BRIEF
Could you extract every entry below and reproduce it exactly?

[Collected data]
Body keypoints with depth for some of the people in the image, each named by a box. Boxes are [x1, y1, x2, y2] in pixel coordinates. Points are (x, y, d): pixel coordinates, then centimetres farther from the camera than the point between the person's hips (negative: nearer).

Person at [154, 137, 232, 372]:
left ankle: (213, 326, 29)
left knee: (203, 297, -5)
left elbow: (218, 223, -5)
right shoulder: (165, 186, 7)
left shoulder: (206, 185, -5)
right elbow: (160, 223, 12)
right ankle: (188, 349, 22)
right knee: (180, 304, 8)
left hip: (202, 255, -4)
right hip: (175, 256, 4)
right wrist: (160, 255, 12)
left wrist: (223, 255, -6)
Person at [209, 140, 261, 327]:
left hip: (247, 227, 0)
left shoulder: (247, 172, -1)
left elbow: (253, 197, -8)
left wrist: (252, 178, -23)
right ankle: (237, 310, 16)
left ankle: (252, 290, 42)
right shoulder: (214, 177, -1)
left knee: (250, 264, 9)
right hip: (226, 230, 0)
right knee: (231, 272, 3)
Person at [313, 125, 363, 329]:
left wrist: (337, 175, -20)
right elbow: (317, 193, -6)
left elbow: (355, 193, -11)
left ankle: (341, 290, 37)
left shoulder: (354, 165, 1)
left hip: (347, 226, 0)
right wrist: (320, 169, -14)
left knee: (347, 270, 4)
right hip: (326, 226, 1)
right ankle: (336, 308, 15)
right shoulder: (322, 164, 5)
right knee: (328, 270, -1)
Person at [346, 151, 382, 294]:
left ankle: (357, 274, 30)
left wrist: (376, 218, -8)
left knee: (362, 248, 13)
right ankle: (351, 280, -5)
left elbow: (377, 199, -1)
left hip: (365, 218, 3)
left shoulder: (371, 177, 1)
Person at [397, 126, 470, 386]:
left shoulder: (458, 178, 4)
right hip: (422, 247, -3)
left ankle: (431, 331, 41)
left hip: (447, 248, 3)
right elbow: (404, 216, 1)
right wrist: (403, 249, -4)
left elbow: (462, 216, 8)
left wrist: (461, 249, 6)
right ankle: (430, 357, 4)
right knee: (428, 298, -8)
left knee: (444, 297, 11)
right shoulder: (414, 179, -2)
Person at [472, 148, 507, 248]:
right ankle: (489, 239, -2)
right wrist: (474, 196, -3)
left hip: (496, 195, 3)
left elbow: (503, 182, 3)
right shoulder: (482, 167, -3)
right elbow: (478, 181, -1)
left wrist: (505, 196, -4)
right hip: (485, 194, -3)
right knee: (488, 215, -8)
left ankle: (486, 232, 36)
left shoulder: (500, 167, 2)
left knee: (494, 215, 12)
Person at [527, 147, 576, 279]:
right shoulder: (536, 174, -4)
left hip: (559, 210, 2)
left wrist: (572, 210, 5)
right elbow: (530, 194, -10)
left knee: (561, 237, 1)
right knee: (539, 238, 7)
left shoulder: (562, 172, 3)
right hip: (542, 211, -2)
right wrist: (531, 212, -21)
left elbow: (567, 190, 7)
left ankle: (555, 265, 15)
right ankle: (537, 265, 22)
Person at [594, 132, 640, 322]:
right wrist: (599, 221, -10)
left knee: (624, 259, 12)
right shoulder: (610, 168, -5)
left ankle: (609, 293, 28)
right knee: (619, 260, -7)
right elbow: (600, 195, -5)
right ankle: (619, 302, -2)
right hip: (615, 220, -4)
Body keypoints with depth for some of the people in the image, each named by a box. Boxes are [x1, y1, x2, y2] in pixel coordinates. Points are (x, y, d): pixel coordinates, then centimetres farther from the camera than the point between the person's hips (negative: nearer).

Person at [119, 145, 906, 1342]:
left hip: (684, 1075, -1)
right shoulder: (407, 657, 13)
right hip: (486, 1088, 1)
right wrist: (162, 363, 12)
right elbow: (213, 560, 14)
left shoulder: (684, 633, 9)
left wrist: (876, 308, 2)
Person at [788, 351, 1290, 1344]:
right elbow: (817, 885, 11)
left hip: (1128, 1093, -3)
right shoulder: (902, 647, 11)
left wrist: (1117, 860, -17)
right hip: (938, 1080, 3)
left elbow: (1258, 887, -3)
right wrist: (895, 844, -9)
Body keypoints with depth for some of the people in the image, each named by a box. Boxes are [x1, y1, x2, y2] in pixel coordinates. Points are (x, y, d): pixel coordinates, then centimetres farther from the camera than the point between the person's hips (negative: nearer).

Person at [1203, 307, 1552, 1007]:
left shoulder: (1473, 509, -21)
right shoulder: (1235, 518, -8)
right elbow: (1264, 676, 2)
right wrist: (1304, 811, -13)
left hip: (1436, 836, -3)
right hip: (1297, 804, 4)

RESPONSE TO THIS EXERCISE
Body keypoints with depth for some of the people in the image, each named by a box. Boxes are [x1, y1, x2, y2] in pixel coordinates. Points are (x, y, d): pixel coordinates, then centimetres farther from the camera than the point between the person's hips (negative: nearer).

Person at [154, 137, 232, 372]:
left ankle: (213, 326, 29)
left knee: (203, 297, -5)
left elbow: (218, 223, -5)
right shoulder: (165, 186, 7)
left shoulder: (206, 185, -5)
right elbow: (160, 223, 12)
right ankle: (188, 349, 22)
right knee: (180, 304, 8)
left hip: (202, 255, -4)
right hip: (175, 256, 4)
right wrist: (160, 255, 12)
left wrist: (223, 255, -6)
Person at [209, 140, 261, 327]:
left hip: (247, 227, 0)
left shoulder: (247, 172, -1)
left elbow: (253, 197, -8)
left wrist: (252, 178, -23)
right ankle: (237, 310, 16)
left ankle: (252, 290, 42)
right shoulder: (214, 177, -1)
left knee: (250, 264, 9)
right hip: (226, 230, 0)
right knee: (231, 272, 3)
Person at [313, 125, 363, 329]:
left wrist: (337, 175, -20)
right elbow: (317, 193, -6)
left elbow: (355, 193, -11)
left ankle: (341, 290, 37)
left shoulder: (354, 165, 1)
left hip: (347, 226, 0)
right wrist: (320, 169, -14)
left knee: (347, 270, 4)
right hip: (326, 226, 1)
right ankle: (336, 308, 15)
right shoulder: (322, 164, 5)
right knee: (328, 270, -1)
Person at [346, 151, 382, 294]:
left ankle: (357, 274, 30)
left wrist: (376, 218, -8)
left knee: (362, 248, 13)
right ankle: (351, 280, -5)
left elbow: (377, 199, -1)
left hip: (365, 218, 3)
left shoulder: (371, 177, 1)
Person at [397, 126, 470, 386]:
left shoulder: (458, 178, 4)
right hip: (422, 247, -3)
left ankle: (431, 331, 41)
left hip: (447, 248, 3)
right elbow: (404, 216, 1)
right wrist: (403, 249, -4)
left elbow: (462, 216, 8)
left wrist: (461, 249, 6)
right ankle: (430, 357, 4)
right knee: (428, 298, -8)
left knee: (444, 297, 11)
right shoulder: (414, 179, -2)
Person at [472, 148, 507, 248]:
right ankle: (489, 239, -2)
right wrist: (474, 196, -3)
left hip: (496, 195, 3)
left elbow: (503, 182, 3)
right shoulder: (482, 167, -3)
right elbow: (478, 181, -1)
left wrist: (505, 196, -4)
right hip: (485, 194, -3)
right knee: (488, 215, -8)
left ankle: (486, 232, 36)
left shoulder: (500, 167, 2)
left knee: (494, 215, 12)
Person at [527, 147, 576, 279]:
right shoulder: (536, 174, -4)
left hip: (559, 210, 2)
left wrist: (572, 210, 5)
right elbow: (530, 194, -10)
left knee: (561, 237, 1)
right knee: (539, 238, 7)
left shoulder: (562, 172, 3)
right hip: (542, 211, -2)
right wrist: (531, 212, -21)
left elbow: (567, 190, 7)
left ankle: (555, 265, 15)
right ankle: (537, 265, 22)
Person at [594, 132, 640, 322]:
right wrist: (599, 221, -10)
left knee: (624, 259, 12)
right shoulder: (610, 168, -5)
left ankle: (609, 293, 28)
right knee: (619, 260, -7)
right elbow: (600, 195, -5)
right ankle: (619, 302, -2)
right hip: (615, 220, -4)
Body keypoints with depth for some of the people in the image, each named by a box. Boxes are [x1, y1, x2, y2] in pixel coordinates. Points are (x, y, d): pixel coordinates, then centimetres farther from the camera than the point between the person's hips (negative: nearer).

Person at [119, 145, 906, 1342]:
left hip: (684, 1075, -1)
right shoulder: (407, 657, 13)
right hip: (486, 1088, 1)
right wrist: (162, 363, 12)
right elbow: (213, 560, 14)
left shoulder: (684, 633, 9)
left wrist: (876, 308, 2)
Person at [788, 351, 1290, 1344]:
right elbow: (817, 885, 11)
left hip: (1128, 1093, -3)
right shoulder: (902, 647, 11)
left wrist: (1117, 860, -17)
right hip: (938, 1080, 3)
left elbow: (1258, 887, -3)
right wrist: (895, 844, -9)
Body keypoints with depth for some of the people in the image, each named by a box. Boxes are [x1, y1, x2, y2] in pixel coordinates. Points are (x, y, d): pixel coordinates, then centimetres farther from the camera than the point between the person's hips (negative: nearer).

Person at [1203, 307, 1552, 1007]:
left shoulder: (1473, 509, -21)
right shoulder: (1235, 518, -8)
right elbow: (1264, 676, 2)
right wrist: (1304, 811, -13)
left hip: (1436, 836, -3)
right hip: (1297, 804, 4)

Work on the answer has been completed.